Des avancées et des frustrations

Pour autant, la ministre ne précise pas dans son communiqué le contenu exact de ce « protocole » mettant fin à près de 100 jours de grève. Selon le journal Le Monde, qui a pu consulter l’accord signé ce lundi, aucun employé en CDD ou CDI ne sera licencié durant les travaux.

Par ailleurs, la direction du cinquième site touristique le plus fréquenté de Paris a proposé de « cédéiser » une partie des contrats précaires, d’augmenter le budget de formation et d’accompagner les salariés durant cette période délicate. Le statut de droit public des agents sera également préservé pendant la fermeture du Centre Pompidou. L’établissement s’est aussi engagé par écrit à ce que la fermeture n’occasionne aucun départ contraint.

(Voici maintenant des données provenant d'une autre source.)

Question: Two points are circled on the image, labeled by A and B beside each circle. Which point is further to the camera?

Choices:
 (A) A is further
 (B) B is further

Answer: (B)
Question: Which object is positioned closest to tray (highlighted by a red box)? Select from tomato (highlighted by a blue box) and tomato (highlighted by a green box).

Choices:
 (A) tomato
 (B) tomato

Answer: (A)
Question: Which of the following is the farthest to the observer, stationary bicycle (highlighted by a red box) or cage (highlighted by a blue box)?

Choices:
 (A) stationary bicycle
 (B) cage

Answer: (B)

Toutefois, les agents en grève ont été obligés de céder du terrain sur deux de leurs revendications principales : la non-externalisation et l’assurance d’un lieu unique dans Paris pour continuer à faire vivre les activités du musée durant les cinq années de fermeture.

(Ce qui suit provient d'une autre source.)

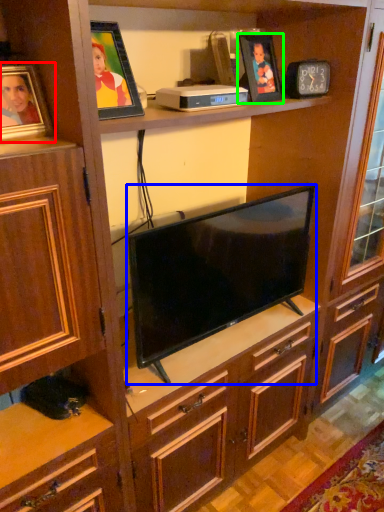
Question: Which object is positioned farthest from picture frame (highlighted by a red box)? Select from television (highlighted by a blue box) and picture frame (highlighted by a green box).

Choices:
 (A) television
 (B) picture frame

Answer: (B)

Autre bémol souligné par Le Monde : l’absence de certains syndicats engagés dans le conflit social. Parmi eux, la CGT, UNSA ou Sud. « Notre section locale, qui n’a pas le pouvoir de signature, a été prévenue à 10 h 30 pour une signature à midi ! Certaines organisations syndicales ont été contactées et pas d’autres, c’est de la pure discrimination syndicale », reproche Nathalie Ramos, secrétaire générale CGT-Culture, qui confie ne pas avoir été « invitée à la signature ».